新型コロナウイルス感染拡大防止のため4月7日より全ての劇場を自主的に休館した本多劇場グループが、6月1日より営業を再開。新型コロナ感染の危険性がある中、劇場再開をどのように行うべきかについて、関係各所と協議を重ね、安全第一で、その一歩目として「無観客生配信」を行うことになった。

【写真】6月1日より再開する本多劇場の外観

 劇場の活動再開第1弾企画として6月1日から7日まで、本多劇場でひとり芝居『DISTANCE』の有料無観客生配信を毎日日替わりで実施(ニッポン放送が協力で参加)。脚本・演出家の川尻恵太氏、御笠ノ忠次氏の発起人2人が、この状況の中で、どうやって演者、スタッフ、そしてお客様との距離を近づけていけるのか、社会情勢も踏まえながら、安全を最優先にし、段階的に行っていくプロジェクトとなる。

 出演者は、柄本時生、井上小百合、入江雅人、清水宏など、下北沢に、そしてひとり芝居に縁のあるメンバーが集結。演劇を劇場で生観劇する状態に少しでも近づけるという意図で、有料の定額チケット制を採用し、アーカイブを残さない、その日1回限りのライブ配信のみを、イープラスの新しいライブ配信サービスStreaming+によりチケット購入から視聴までワンパッケージで行う。

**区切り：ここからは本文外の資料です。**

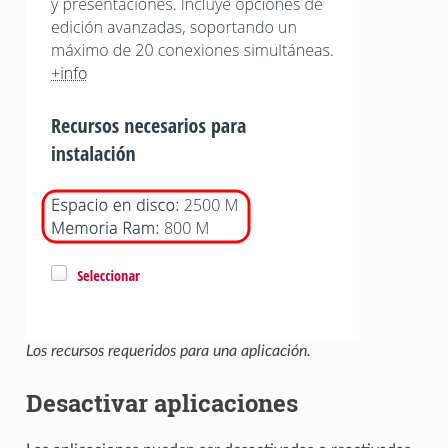
Los recursos requeridos para una aplicación.
Desactivar aplicaciones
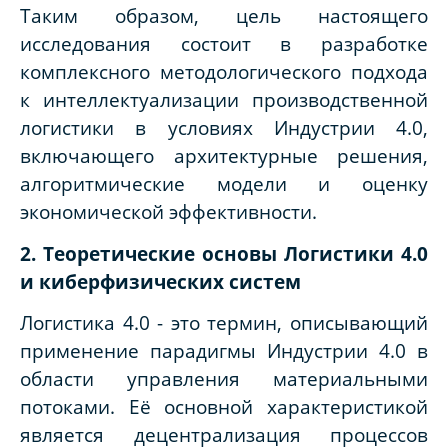
Таким образом, цель настоящего
исследования состоит в разработке
комплексного методологического подхода
к интеллектуализации производственной
логистики в условиях Индустрии 4.0,
включающего архитектурные решения,
алгоритмические модели и оценку
экономической эффективности.
2. Теоретические основы Логистики 4.0
и киберфизических систем
Логистика 4.0 - это термин, описывающий
применение парадигмы Индустрии 4.0 в
области управления материальными
потоками. Её основной характеристикой
является децентрализация процессов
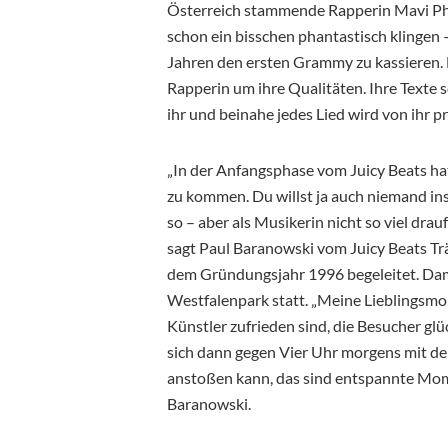
Österreich stammende Rapperin Mavi Phoe
schon ein bisschen phantastisch klingen – 
Jahren den ersten Grammy zu kassieren. D
Rapperin um ihre Qualitäten. Ihre Texte 
ihr und beinahe jedes Lied wird von ihr p
„In der Anfangsphase vom Juicy Beats h
zu kommen. Du willst ja auch niemand ins
so – aber als Musikerin nicht so viel drau
sagt Paul Baranowski vom Juicy Beats Trä
dem Gründungsjahr 1996 begeleitet. Dam
Westfalenpark statt. „Meine Lieblingsmo
Künstler zufrieden sind, die Besucher gl
sich dann gegen Vier Uhr morgens mit d
anstoßen kann, das sind entspannte Mome
Baranowski.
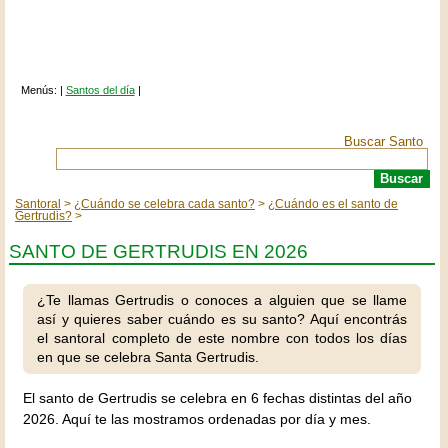
Menús: |
Santos del día
|
Buscar Santo
Santoral
¿Cuándo se celebra cada santo?
¿Cuándo es el santo de
Gertrudis?
SANTO DE GERTRUDIS EN 2026
¿Te llamas Gertrudis o conoces a alguien que se llame
así y quieres saber cuándo es su santo? Aquí encontrás
el santoral completo de este nombre con todos los días
en que se celebra Santa Gertrudis.
El santo de Gertrudis se celebra en 6 fechas distintas del año
2026. Aquí te las mostramos ordenadas por día y mes.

 25日に演目・タイムテーブル・全キャストを発表し、27日正午よりイープラスでチケットを発売していく(前売り・当日ともに2500円、6月1日のみ複数演目を上演するため3500円を予定している)。劇場再開に寄せての本多劇場グループ総支配人・本多慎一郎氏のコメント、今回のプロジェクトの詳細は以下の通り。

■劇場再開に寄せて
人が集まってこそ劇場です。劇場は舞台で創りあげた作品をお客様にお届けする場所です。劇場としてできることは何なのか。安全を第一としつつ、わずかでも着実に、一歩ずつ。今できることをやりながら私たちは前に進みたいと思います。6月1日から本多劇場グループは劇場を再開していきます。
休館期間中、皆さまに舞台を観ていただきたいという思いで準備をしてきました。
多くの方にご協力をいただき、本多劇場グループPRESENTSとして出来得る限りの安全対策をし、最初は少人数から。本多劇場の無観客生配信を皮切りにいろいろな演目を上演してまいります。

本多劇場グループ総支配人・本多愼一郎

■『DISTANCE』のあらすじ、構成、上演にあたっての安全対策
【あらすじ】
ここには昔、劇場があった。荒廃した劇場に、清掃員がいる。彼らは「演劇」が上演されていた劇場を懐かしみ、今は機能を停止している全国の劇場を掃除して回っている。この日やってきたのは、下北沢本多劇場。昔はたくさんの演劇が行われていたらしい。ふと、清掃員が日記を拾い上げる。そこには、人と人とが距離をとらなければいけなかった時代の、それでも演劇を続けた人々の記録が綴られていた……。

【構成】
オムニバス形式。企画発起人の川尻恵太氏、御笠ノ忠次氏がストーリーテラーとなり、物語を進行。メインキャストは各回1名のみ、そのステージのみの出演になる。各出演者の出演日時・タイムテーブルは、5月25日に公式サイトにて発表する。各日の上演時間は40~50分程度を予定。

【安全対策】
キャスト、スタッフともに、ソーシャルディスタンスを確保した状態で上演し、制作期間から本番日にかけて毎日検温し、制作者による管理を行う。
キャストは本番時間外、スタッフは常時マスクを着用し、開演直前まで、および終演直後から屋外に通じる会場扉・玄関を開放し、大規模な換気を実施する。並行して、外気導入での空調による場内換気も行う。
開演前、および終演後には舞台上の消毒作業をし、場内は建築物環境衛生基準により相対湿度を40%~70%に保つようにする。
劇場内や附帯施設等で手を触れやすい箇所、扉、手すり、自動販売機などは毎日定期的に、除菌用アルコール等による拭き掃除を実施する。